The first time I visited him, he started talking about the Devil. Somehow or other we were talking about gambling and he informed me that he had special powers which allowed him to win at gambling, but he didn’t like to use them. He said he was in a casino once and he saw the Devil standing behind him, but he decided not to invoke his powers.

Whereas many of us live in a world governed by issues such as the performance of the economy or technological change, to this retiree the chief thing is the eternal battle with the Masons. It's the Masons who have all the power, he tells me, but only a very few understand the mysteries of their organization. None of the lower-ranking Masons have an insight into the huge power of those at the top – you have to go very, very high up before you can break into their inner sanctum, he says.

He views the Masons as the agents of world evil and himself as a great anti-Masonic force.
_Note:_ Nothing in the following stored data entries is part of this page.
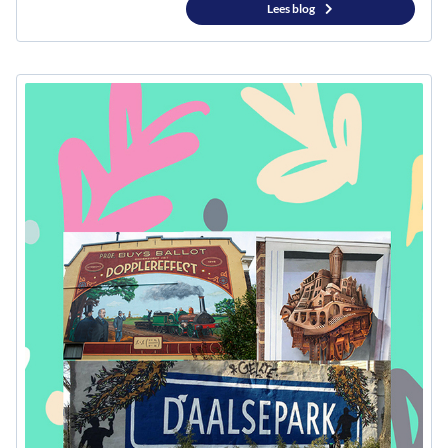
Lees blog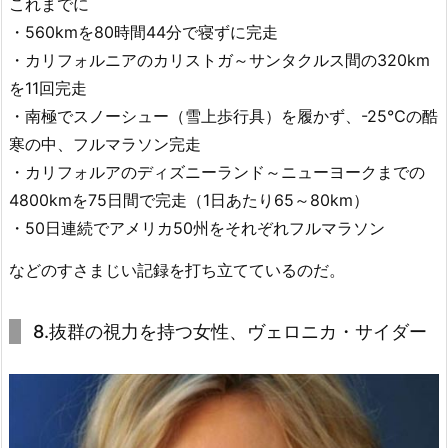
これまでに
・560kmを80時間44分で寝ずに完走
・カリフォルニアのカリストガ～サンタクルス間の320km
を11回完走
・南極でスノーシュー（雪上歩行具）を履かず、-25℃の酷
寒の中、フルマラソン完走
・カリフォルアのディズニーランド～ニューヨークまでの
4800kmを75日間で完走（1日あたり65～80km）
・50日連続でアメリカ50州をそれぞれフルマラソン
などのすさまじい記録を打ち立てているのだ。
8.抜群の視力を持つ女性、ヴェロニカ・サイダー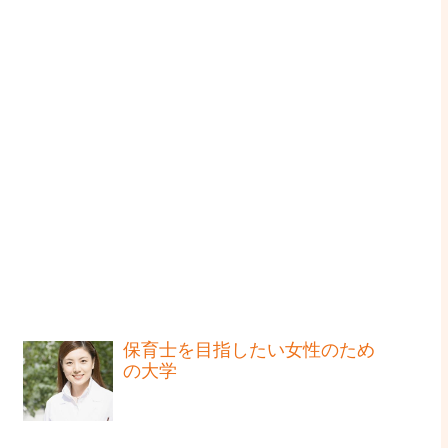
保育士を目指したい女性のため
の大学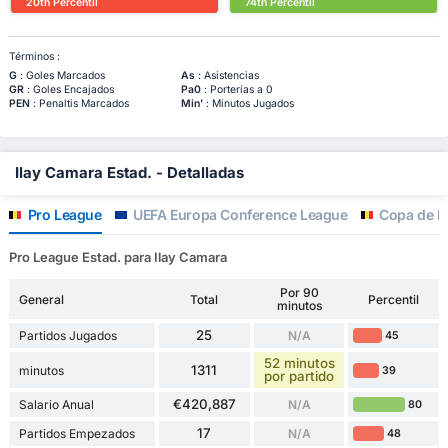
20th Percentil
74th Percentil
Términos :
G
: Goles Marcados
As
: Asistencias
GR
: Goles Encajados
Pa0
: Porterías a 0
PEN
: Penaltis Marcados
Min'
: Minutos Jugados
Ilay Camara Estad. - Detalladas
Pro League
UEFA Europa Conference League
Copa de Bé
Pro League Estad. para Ilay Camara
Por 90
General
Total
Percentil
minutos
25
Partidos Jugados
N/A
45
52 minutos
1311
minutos
39
por partido
€420,887
Salario Anual
N/A
80
17
Partidos Empezados
N/A
48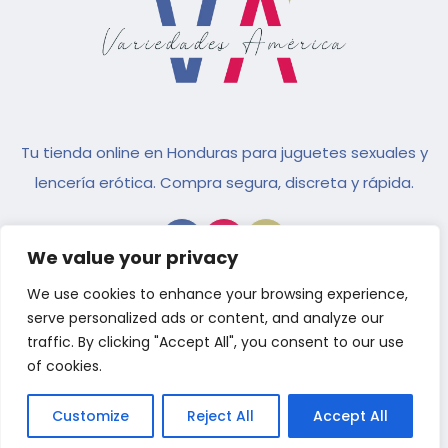
Tu tienda online en Honduras para juguetes sexuales y
lencería erótica. Compra segura, discreta y rápida.
We value your privacy
We use cookies to enhance your browsing experience,
INICIO
TIENDA
CONÓCENOS
CONTACTO
serve personalized ads or content, and analyze our
traffic. By clicking "Accept All", you consent to our use
of cookies.
Términos Y Condiciones
© 2024 Copyright Variedades
Políticas De Privacidad
América | Hecha por
Creative
Minds
Customize
Reject All
Accept All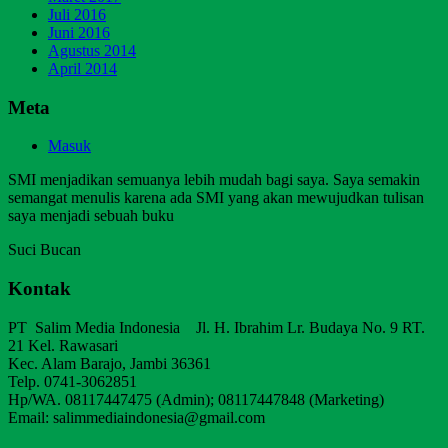
Juli 2016
Juni 2016
Agustus 2014
April 2014
Meta
Masuk
SMI menjadikan semuanya lebih mudah bagi saya. Saya semakin
semangat menulis karena ada SMI yang akan mewujudkan tulisan
saya menjadi sebuah buku
Suci Bucan
Kontak
PT Salim Media Indonesia Jl. H. Ibrahim Lr. Budaya No. 9 RT.
21 Kel. Rawasari
Kec. Alam Barajo, Jambi 36361
Telp. 0741-3062851
Hp/WA. 08117447475 (Admin); 08117447848 (Marketing)
Email: salimmediaindonesia@gmail.com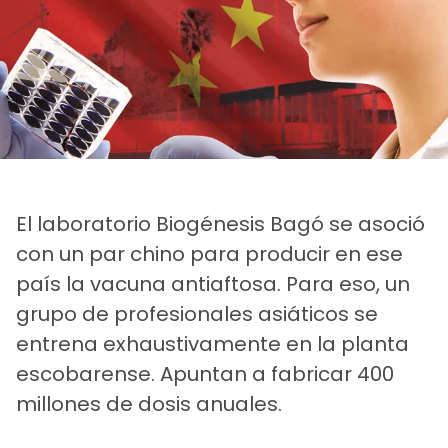
El laboratorio Biogénesis Bagó se asoció
con un par chino para producir en ese
país la vacuna antiaftosa. Para eso, un
grupo de profesionales asiáticos se
entrena exhaustivamente en la planta
escobarense. Apuntan a fabricar 400
millones de dosis anuales.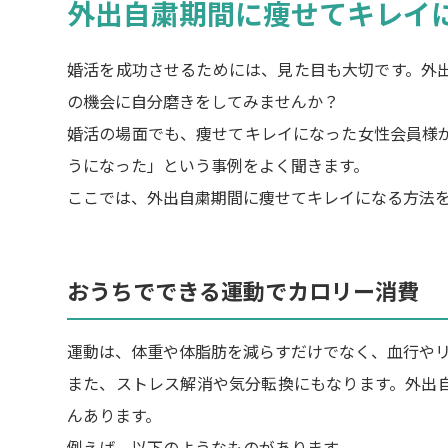
外出自粛期間に痩せてキレイ
婚活を成功させるためには、見た目も大切です。外
の機会に自分磨きをしてみませんか？
婚活の場面でも、痩せてキレイになった女性会員様
うになった」という事例をよく聞きます。
ここでは、外出自粛期間に痩せてキレイになる方法
おうちでできる運動でカロリー消費
運動は、体重や体脂肪を減らすだけでなく、血行や
また、ストレス解消や気分転換にもなります。外出
んあります。
例えば、以下のようなものがあります。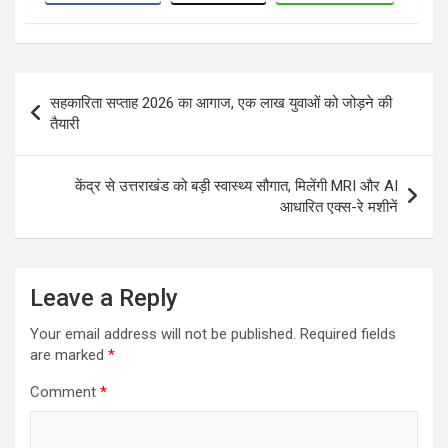
Post
सहकारिता सप्ताह 2026 का आगाज, एक लाख युवाओं को जोड़ने की
navigation
तैयारी
केंद्र से उत्तराखंड को बड़ी स्वास्थ्य सौगात, मिलेंगी MRI और AI
आधारित एक्स-रे मशीनें
Leave a Reply
Your email address will not be published.
Required fields
are marked
*
Comment
*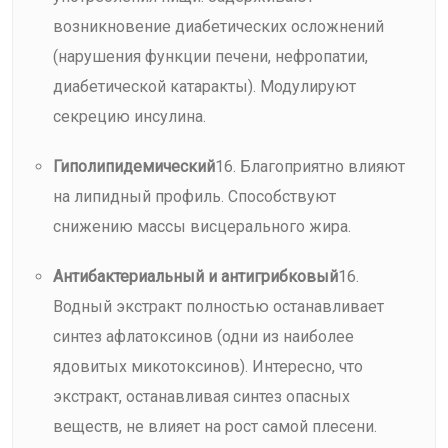
возникновение диабетических осложнений
(нарушения функции печени, нефропатии,
диабетической катаракты). Модулируют
секрецию инсулина.
Гиполипидемический
16. Благоприятно влияют
на липидный профиль. Способствуют
снижению массы висцерального жира.
Антибактериальный и антигрибковый
16.
Водный экстракт полностью останавливает
синтез афлатоксинов (одни из наиболее
ядовитых микотоксинов). Интересно, что
экстракт, останавливая синтез опасных
веществ, не влияет на рост самой плесени.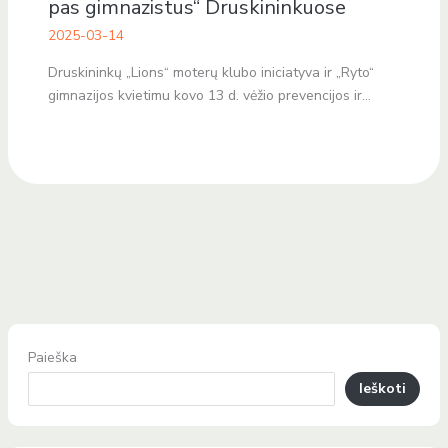
pas gimnazistus“ Druskininkuose
2025-03-14
Druskininkų „Lions“ moterų klubo iniciatyva ir „Ryto“
gimnazijos kvietimu kovo 13 d. vėžio prevencijos ir…
Paieška
Ieškoti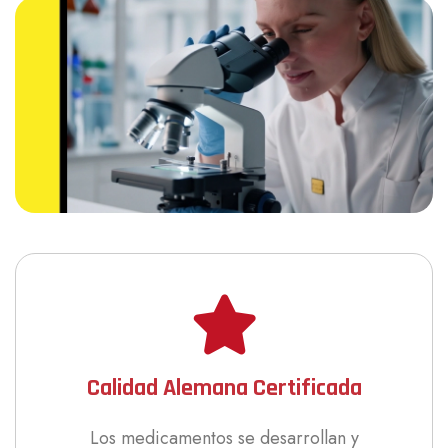
Calidad Alemana Certificada
Los medicamentos se desarrollan y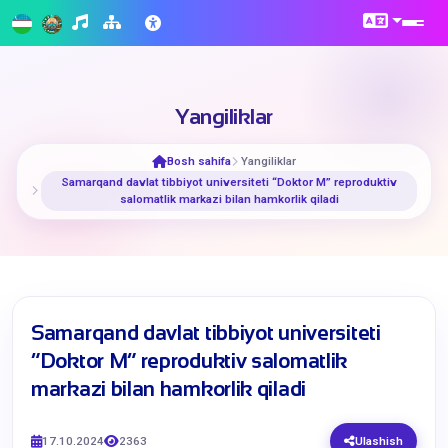
Yangiliklar
Bosh sahifa
Yangiliklar
​​Samarqand davlat tibbiyot universiteti “Doktor M” reproduktiv
salomatlik markazi bilan hamkorlik qiladi
​​Samarqand davlat tibbiyot universiteti
“Doktor M” reproduktiv salomatlik
markazi bilan hamkorlik qiladi
17.10.2024
2363
Ulashish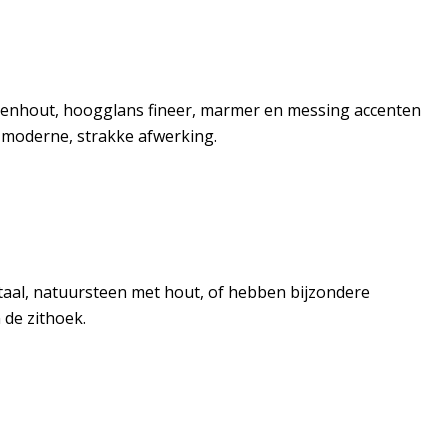
notenhout, hoogglans fineer, marmer en messing accenten
 moderne, strakke afwerking.
taal, natuursteen met hout, of hebben bijzondere
 de zithoek.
He tells me that the Masons know who he is and can instantly sense his powers when they are in his presence. Once he showed me a very secret sign that must be used with great care. He suddenly stood up out of his armchair and bent his chest forward while raising a couple of fingers into a strange crooked shape as if doing shadow art on the wall. This represents the horns of the evil one, he said, and the Masons were terrified by it. If you were to make this sign towards one of them, you had virtually signed his death warrant. It must be used with great care.

Sometimes he will talk to me as a complete novice and once lent me an introductory book on the dark arts. But another time when I was seated opposite him on the sofa he looked at me suspiciously and said,

‘You pretend not to know much about these things, but it’s easy to see that you too have some powers. Are you sure you’re not a Mason?’

Looked at from one point of view, it might be said that this person is at best a little eccentric. Yet on the other hand, talking to him is quite fascinating. It offers a way of looking at the world from an entirely different perspective, of offering access to a dark chamber of knowledge I have never entered.

The more you listen to him, the more you begin to think he might have a point. After all, a visit to the Freemasons’ Temple in London (pictured left, image courtesy Eluveitie) is a salutary experience. It is an enormously sumptuous building worth several hundred million pounds. It is adorned with all the weird paraphernalia of Freemasonry – the all-seeing eye, the bizarre juxtaposition of Greek mathematicians and Biblical prophets, of men dressed in aprons and giving secret handshakes, and has details of the Masonic lodges spread out in their hundreds across the world.

But it is not just the Masons. I know so little of the mysteries of the Kabala, of Sufism, of Tibetan sutras – you could spend an entire lifetime looking into such things. Clearly some people find an awful lot of truth in such esoteric mysticism.

There seems to me nothing odder in this than an attachment to any of the mainstream religions. After all, if you believe in the Bible, you can hardly object to there being anything strange about seeing the Devil. The Bible is full of stories about the Devil’s appearance and his taking possession of people.

Of course personally I don’t believe any of it. I don’t believe in God, never mind all the paraphernalia of religion and mystical sects. But I do think there is much of interest to be discovered about some of the very odd societies in the world and that these things all connect in quite intriguing ways.

If I had the time, I would love to look into the subject more and have promised to one day write a book with the old man as hero, pitted in a grand battle against the dark Masonic forces. You never know, it could just be that everything he has been telling me is the absolute truth.

After all, his favourite phrase when explaining these matters to me is to say,

‘And these things are in no way imaginary. They are very real.’